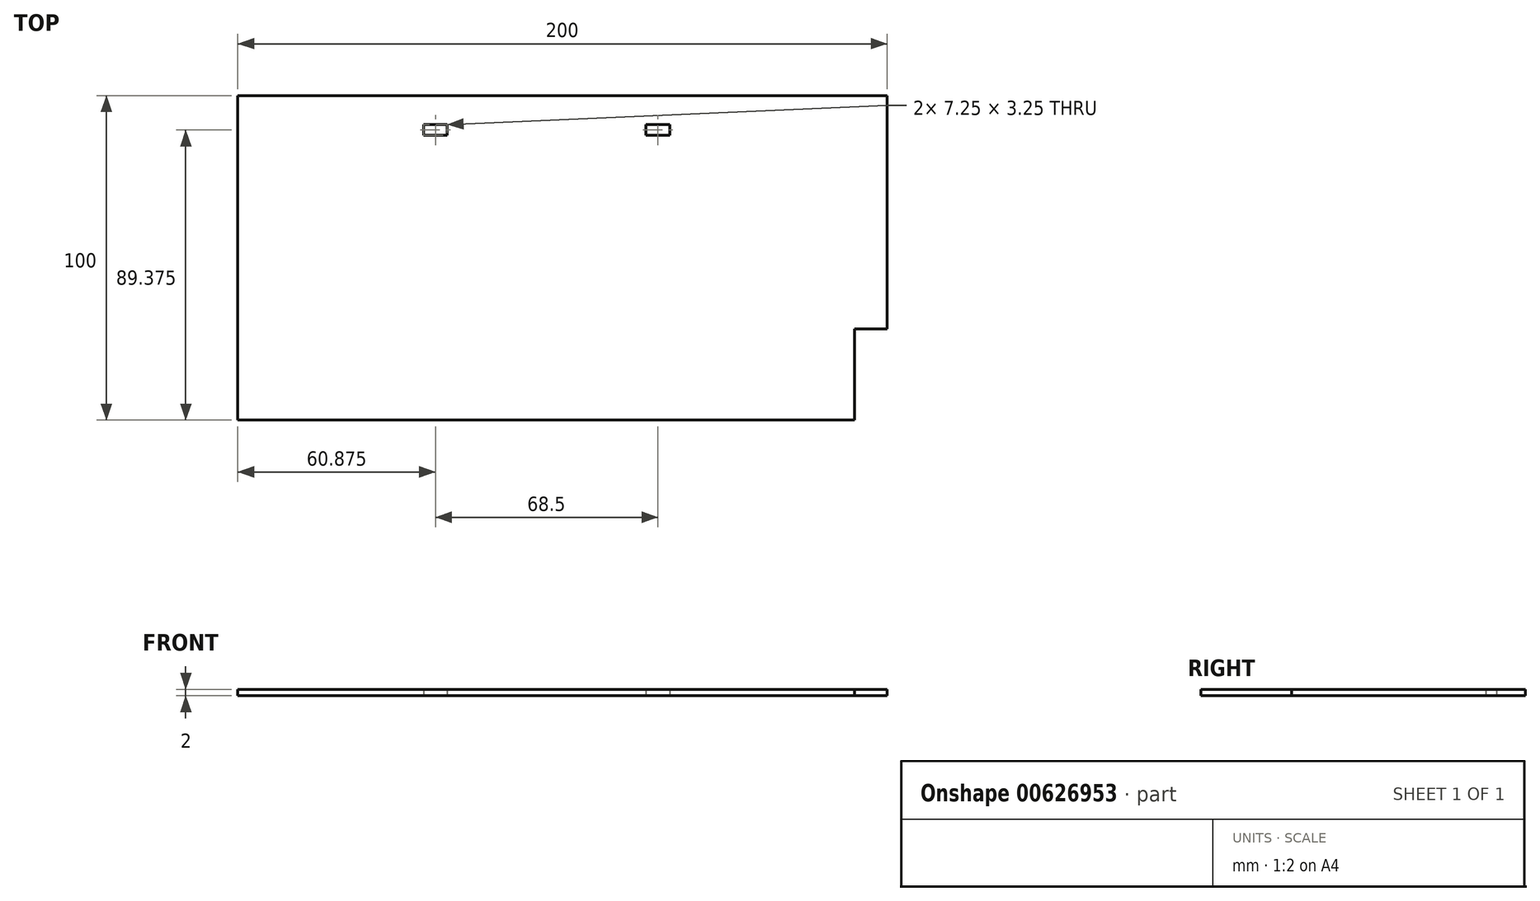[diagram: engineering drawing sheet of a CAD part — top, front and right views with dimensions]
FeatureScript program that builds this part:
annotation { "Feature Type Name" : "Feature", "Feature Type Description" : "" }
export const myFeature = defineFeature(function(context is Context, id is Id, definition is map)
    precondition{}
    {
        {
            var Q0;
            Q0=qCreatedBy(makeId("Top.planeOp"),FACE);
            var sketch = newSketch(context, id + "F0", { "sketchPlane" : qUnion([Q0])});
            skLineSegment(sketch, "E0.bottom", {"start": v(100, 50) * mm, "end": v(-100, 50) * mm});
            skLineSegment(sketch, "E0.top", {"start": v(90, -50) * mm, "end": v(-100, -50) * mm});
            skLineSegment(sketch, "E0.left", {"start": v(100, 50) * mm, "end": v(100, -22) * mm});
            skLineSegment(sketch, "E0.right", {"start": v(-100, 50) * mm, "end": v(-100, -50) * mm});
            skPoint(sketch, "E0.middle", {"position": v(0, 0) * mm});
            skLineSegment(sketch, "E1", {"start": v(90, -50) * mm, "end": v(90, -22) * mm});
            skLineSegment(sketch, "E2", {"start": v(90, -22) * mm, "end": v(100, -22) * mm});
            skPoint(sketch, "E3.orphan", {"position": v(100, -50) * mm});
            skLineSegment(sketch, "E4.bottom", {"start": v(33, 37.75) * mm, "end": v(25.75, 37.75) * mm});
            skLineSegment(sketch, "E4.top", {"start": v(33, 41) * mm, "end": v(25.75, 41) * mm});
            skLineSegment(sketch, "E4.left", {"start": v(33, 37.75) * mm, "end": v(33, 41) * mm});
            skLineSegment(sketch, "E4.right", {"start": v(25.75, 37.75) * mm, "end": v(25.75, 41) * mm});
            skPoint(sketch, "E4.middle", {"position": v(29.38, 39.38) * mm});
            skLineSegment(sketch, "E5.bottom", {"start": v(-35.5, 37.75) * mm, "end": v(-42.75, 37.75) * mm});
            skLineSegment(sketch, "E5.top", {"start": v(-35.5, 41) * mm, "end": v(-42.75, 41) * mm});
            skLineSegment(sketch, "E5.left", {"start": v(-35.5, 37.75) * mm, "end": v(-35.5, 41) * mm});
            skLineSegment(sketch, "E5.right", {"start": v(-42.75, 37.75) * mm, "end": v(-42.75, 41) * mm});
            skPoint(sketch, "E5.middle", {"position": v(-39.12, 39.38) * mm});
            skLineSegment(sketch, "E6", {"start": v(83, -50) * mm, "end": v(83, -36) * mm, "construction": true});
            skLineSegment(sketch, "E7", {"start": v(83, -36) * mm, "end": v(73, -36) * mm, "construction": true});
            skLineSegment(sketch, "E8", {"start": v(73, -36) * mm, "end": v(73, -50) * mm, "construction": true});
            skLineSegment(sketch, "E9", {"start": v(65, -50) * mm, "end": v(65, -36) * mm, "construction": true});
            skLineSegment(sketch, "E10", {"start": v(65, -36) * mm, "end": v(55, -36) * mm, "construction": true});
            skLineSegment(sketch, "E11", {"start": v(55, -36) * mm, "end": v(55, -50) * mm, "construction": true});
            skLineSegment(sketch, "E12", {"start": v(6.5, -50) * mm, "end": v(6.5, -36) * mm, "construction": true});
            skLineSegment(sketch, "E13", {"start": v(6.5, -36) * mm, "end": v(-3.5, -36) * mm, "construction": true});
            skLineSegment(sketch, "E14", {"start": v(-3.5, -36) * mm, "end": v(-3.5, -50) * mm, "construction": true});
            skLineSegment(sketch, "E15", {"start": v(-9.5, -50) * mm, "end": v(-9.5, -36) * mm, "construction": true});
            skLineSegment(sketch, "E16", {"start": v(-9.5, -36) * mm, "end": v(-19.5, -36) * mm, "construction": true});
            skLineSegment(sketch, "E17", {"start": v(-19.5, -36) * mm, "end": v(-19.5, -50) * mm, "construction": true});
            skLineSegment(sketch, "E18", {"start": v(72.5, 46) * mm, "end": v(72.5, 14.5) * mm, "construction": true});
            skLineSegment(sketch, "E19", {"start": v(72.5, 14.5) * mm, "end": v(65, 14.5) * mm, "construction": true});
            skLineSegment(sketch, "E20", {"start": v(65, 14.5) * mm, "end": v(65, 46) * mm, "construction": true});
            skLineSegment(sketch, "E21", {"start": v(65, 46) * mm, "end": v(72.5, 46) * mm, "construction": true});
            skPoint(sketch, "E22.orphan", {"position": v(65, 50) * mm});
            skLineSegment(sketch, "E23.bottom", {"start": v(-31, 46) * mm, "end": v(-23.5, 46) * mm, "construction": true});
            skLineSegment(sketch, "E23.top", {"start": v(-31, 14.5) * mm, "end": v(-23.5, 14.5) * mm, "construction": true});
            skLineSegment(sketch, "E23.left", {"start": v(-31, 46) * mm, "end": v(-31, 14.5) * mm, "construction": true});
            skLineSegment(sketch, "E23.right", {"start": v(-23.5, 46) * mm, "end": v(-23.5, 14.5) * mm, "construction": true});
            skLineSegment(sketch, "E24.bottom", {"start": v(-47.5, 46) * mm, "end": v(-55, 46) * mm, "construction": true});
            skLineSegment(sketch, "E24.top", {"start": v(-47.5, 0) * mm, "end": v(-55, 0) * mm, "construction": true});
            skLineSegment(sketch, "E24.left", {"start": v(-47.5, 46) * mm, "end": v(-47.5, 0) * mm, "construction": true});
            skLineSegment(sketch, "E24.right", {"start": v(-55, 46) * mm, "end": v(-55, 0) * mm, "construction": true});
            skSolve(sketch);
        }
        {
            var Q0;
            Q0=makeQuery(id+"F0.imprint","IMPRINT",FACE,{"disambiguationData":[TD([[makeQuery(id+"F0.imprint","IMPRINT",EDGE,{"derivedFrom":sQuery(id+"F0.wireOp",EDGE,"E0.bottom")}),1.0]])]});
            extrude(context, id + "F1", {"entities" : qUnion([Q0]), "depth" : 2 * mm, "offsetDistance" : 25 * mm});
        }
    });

━━━━━━

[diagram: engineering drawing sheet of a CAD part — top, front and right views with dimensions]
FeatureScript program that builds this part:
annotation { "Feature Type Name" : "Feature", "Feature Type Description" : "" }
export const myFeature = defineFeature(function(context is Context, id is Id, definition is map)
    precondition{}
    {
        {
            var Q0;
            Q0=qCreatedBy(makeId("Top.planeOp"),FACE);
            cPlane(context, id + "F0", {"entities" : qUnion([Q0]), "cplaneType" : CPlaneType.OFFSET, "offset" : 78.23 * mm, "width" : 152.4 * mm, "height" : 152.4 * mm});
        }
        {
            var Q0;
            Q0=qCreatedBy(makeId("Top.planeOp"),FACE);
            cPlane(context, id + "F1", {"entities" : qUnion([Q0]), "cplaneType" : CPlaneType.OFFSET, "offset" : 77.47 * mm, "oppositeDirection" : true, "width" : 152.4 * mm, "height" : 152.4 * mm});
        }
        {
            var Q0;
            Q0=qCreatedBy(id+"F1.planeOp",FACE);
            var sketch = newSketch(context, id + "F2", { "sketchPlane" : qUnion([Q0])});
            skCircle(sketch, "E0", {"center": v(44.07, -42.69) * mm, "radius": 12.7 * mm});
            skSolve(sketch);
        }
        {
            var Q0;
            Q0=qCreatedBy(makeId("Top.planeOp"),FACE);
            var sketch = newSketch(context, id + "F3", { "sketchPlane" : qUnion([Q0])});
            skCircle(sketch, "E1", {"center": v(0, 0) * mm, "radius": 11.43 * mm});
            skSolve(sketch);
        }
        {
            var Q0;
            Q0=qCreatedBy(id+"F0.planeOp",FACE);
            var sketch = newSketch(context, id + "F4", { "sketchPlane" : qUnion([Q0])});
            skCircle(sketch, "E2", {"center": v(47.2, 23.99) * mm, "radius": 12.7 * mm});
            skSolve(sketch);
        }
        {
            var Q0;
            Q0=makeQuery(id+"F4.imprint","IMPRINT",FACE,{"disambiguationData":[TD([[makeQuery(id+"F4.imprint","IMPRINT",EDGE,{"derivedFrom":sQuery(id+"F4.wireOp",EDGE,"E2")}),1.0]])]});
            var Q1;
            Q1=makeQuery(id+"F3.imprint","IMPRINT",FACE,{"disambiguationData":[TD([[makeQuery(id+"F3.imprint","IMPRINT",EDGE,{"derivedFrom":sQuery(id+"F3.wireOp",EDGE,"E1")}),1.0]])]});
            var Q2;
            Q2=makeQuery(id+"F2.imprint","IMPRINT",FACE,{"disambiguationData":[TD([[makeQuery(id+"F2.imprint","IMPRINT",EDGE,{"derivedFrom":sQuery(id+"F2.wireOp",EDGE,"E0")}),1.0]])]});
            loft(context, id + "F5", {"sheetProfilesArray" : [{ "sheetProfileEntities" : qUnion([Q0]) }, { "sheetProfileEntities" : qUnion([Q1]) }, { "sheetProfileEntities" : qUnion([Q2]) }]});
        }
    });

━━━━━━

Pick out every line in the listing above that contains the string "radius", treating uppercase and lowercase as different.

            skCircle(sketch, "E0", {"center": v(44.07, -42.69) * mm, "radius": 12.7 * mm});
            skCircle(sketch, "E1", {"center": v(0, 0) * mm, "radius": 11.43 * mm});
            skCircle(sketch, "E2", {"center": v(47.2, 23.99) * mm, "radius": 12.7 * mm});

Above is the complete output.